■ **SET EXERCISE**:
Please identify every line in the rows below that contains the string "operationType", and copy each of those lines. Case matters.

Stored entries:
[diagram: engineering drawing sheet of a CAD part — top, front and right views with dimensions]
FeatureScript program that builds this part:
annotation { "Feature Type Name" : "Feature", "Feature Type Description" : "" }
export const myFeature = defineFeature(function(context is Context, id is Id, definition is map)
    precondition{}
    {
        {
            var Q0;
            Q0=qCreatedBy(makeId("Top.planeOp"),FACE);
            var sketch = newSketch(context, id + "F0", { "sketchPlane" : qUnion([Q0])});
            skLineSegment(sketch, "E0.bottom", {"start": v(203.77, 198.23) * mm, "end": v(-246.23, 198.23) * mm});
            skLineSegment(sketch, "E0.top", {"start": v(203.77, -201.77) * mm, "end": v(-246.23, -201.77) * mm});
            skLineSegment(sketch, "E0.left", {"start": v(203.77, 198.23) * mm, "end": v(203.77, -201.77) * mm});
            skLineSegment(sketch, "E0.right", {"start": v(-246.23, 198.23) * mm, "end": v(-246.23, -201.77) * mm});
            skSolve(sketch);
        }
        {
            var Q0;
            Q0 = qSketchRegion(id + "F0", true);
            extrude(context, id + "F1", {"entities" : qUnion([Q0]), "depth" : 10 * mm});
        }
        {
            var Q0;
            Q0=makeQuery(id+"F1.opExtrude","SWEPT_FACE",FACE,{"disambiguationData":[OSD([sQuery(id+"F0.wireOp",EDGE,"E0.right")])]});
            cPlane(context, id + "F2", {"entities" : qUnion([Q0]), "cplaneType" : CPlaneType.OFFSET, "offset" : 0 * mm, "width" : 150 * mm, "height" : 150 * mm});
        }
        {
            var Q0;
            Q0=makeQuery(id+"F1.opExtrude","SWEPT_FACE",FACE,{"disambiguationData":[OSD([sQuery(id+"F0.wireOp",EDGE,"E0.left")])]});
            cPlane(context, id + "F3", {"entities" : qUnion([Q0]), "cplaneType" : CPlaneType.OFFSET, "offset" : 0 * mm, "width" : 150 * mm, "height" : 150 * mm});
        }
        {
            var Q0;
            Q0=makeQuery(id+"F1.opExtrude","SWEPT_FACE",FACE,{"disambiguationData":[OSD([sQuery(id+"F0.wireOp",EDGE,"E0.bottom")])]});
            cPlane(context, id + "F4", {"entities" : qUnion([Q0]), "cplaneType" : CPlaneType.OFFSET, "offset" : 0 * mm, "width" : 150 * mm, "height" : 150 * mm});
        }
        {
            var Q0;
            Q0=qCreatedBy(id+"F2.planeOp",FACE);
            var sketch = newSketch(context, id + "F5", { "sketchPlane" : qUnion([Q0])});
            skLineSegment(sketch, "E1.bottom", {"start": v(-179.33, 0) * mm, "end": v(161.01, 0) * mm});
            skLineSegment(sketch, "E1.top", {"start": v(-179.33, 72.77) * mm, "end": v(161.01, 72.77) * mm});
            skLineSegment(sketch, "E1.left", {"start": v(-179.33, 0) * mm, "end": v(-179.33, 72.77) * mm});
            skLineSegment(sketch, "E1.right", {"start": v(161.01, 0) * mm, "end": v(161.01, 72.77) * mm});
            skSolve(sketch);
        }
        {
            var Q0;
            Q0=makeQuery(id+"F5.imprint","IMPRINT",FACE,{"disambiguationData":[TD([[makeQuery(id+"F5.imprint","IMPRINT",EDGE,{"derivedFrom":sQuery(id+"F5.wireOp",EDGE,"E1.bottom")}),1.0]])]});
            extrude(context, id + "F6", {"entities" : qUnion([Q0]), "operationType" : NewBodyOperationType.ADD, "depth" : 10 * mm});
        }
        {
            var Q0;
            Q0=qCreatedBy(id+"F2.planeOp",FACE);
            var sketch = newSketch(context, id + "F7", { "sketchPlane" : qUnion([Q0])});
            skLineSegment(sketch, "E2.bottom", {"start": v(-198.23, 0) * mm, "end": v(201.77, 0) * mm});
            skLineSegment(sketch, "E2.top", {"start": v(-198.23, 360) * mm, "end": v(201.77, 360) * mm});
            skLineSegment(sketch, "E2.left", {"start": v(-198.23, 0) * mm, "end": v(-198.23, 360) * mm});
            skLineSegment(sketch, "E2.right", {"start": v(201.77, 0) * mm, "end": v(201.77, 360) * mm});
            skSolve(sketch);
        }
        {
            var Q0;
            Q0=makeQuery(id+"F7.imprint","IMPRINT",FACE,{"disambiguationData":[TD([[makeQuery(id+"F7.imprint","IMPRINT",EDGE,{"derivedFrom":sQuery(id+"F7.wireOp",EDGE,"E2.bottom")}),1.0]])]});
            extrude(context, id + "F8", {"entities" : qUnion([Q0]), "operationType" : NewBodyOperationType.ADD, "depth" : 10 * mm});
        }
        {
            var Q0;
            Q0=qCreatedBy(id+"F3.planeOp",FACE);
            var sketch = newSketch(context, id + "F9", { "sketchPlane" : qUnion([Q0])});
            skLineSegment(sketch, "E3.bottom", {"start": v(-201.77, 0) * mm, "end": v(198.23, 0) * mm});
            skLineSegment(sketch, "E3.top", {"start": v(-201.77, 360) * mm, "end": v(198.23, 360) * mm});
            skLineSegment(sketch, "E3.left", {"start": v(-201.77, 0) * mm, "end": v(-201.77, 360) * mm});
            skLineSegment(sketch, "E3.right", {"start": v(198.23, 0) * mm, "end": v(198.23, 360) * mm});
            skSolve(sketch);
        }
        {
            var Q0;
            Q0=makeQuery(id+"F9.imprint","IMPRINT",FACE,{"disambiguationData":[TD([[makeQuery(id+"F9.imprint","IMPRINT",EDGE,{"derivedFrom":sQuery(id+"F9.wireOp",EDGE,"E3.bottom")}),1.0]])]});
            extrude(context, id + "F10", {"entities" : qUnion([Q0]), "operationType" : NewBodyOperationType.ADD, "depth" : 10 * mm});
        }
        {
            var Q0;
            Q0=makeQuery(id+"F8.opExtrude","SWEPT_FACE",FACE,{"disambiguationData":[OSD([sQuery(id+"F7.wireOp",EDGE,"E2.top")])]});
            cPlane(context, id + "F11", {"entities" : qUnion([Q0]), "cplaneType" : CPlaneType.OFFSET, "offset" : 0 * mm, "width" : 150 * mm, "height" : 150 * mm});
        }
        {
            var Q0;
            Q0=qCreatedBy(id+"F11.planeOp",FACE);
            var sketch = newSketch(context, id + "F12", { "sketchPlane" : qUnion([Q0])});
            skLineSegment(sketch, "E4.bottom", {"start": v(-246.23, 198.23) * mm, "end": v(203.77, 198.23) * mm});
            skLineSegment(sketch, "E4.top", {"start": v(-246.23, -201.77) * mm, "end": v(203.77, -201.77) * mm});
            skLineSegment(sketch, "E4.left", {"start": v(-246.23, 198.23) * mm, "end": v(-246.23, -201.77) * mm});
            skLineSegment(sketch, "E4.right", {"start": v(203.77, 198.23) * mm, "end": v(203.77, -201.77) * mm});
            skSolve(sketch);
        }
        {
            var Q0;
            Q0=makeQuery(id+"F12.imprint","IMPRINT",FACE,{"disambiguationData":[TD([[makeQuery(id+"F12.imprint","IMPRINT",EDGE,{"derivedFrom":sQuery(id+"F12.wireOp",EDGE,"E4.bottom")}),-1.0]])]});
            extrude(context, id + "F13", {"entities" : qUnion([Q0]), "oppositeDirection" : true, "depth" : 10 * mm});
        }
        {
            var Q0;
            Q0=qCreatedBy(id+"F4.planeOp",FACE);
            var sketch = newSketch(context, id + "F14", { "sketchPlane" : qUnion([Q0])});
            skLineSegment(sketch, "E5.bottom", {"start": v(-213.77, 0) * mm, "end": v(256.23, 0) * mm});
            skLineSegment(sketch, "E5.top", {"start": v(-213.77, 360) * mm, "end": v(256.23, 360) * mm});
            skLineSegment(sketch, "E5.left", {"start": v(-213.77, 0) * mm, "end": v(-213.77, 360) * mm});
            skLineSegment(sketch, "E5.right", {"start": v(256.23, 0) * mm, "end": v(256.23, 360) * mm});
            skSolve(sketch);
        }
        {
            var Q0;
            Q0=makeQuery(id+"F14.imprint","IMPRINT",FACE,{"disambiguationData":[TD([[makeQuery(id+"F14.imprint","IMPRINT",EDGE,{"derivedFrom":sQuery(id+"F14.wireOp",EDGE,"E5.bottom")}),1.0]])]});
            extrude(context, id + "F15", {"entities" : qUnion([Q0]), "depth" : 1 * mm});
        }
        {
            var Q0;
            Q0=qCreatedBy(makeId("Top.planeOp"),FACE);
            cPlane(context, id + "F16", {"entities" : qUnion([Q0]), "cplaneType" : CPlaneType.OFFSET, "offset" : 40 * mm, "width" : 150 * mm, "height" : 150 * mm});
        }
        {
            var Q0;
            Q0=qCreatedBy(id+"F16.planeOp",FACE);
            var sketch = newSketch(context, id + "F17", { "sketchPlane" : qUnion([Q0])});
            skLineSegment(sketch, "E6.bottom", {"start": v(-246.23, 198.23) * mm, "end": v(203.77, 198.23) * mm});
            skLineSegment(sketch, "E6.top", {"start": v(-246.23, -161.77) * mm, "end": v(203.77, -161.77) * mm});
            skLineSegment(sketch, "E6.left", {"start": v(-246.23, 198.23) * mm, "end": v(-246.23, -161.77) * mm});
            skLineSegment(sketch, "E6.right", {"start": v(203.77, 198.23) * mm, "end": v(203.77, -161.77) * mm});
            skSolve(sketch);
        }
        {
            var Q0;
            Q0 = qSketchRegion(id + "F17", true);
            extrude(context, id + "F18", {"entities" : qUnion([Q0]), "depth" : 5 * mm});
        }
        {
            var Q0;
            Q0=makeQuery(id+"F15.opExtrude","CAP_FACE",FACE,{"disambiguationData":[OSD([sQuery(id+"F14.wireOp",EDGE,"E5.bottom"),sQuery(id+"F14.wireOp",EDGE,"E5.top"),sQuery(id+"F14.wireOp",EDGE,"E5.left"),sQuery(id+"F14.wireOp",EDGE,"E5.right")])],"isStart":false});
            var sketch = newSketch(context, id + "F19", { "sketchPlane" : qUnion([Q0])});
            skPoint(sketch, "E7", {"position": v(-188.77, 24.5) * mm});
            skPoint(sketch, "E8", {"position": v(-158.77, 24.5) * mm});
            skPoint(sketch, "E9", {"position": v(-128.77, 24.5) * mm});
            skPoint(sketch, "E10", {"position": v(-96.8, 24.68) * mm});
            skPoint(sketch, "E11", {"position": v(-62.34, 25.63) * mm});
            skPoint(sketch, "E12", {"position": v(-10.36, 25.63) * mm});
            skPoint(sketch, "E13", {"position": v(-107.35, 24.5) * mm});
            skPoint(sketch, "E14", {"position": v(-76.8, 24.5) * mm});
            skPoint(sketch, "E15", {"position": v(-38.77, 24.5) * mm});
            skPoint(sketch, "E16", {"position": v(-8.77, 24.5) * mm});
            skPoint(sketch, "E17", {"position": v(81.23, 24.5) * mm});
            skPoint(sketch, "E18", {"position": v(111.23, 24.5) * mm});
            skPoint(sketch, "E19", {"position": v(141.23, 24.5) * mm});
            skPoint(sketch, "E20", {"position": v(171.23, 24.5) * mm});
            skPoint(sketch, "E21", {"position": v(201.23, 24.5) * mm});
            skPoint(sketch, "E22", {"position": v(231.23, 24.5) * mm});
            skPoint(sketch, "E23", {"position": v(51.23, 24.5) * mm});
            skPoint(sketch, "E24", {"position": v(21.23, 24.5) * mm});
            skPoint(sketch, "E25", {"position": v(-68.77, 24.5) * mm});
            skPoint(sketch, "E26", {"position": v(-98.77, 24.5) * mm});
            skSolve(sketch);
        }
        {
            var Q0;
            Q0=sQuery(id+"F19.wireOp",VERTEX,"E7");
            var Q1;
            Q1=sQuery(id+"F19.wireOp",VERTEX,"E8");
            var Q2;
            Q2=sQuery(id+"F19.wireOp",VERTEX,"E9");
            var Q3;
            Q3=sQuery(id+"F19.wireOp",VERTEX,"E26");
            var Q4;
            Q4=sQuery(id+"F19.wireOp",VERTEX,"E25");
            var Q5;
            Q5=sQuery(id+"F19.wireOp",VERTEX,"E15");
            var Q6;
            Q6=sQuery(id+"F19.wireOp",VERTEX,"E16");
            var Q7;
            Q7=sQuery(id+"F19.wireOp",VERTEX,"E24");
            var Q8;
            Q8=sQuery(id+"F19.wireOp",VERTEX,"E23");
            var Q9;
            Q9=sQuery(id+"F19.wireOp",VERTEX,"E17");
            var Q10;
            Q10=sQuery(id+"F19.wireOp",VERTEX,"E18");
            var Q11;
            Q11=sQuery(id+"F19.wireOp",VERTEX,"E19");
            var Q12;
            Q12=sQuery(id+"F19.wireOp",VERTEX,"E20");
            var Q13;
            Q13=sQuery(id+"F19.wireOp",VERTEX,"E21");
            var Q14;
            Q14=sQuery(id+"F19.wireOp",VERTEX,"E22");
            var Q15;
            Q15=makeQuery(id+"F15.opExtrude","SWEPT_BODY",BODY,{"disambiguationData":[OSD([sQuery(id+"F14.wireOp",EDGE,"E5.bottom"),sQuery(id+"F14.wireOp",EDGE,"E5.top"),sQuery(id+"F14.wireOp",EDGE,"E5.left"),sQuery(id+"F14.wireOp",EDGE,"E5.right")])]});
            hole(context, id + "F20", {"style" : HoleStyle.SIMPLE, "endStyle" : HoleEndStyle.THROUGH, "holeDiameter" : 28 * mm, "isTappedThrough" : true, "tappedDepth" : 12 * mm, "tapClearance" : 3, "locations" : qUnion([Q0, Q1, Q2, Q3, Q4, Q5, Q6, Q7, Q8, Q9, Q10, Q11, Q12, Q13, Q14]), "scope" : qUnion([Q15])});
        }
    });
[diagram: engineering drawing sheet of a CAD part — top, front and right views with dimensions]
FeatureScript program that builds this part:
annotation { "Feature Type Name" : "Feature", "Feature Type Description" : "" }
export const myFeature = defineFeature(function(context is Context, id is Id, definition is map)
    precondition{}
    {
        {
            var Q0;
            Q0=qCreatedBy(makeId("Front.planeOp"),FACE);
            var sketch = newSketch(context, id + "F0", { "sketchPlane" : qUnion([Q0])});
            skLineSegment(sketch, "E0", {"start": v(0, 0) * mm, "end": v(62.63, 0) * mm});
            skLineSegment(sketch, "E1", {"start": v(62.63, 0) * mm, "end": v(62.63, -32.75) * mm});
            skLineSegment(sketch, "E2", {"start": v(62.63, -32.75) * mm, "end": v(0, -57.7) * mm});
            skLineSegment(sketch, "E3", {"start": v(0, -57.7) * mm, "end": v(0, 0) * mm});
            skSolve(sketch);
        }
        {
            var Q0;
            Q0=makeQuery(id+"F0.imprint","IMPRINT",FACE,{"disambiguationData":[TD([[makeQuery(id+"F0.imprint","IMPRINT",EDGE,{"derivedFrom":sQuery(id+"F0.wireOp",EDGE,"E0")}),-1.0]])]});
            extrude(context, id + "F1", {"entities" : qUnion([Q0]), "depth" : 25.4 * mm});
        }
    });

■ **FINAL ANSWER**:
            extrude(context, id + "F6", {"entities" : qUnion([Q0]), "operationType" : NewBodyOperationType.ADD, "depth" : 10 * mm});
            extrude(context, id + "F8", {"entities" : qUnion([Q0]), "operationType" : NewBodyOperationType.ADD, "depth" : 10 * mm});
            extrude(context, id + "F10", {"entities" : qUnion([Q0]), "operationType" : NewBodyOperationType.ADD, "depth" : 10 * mm});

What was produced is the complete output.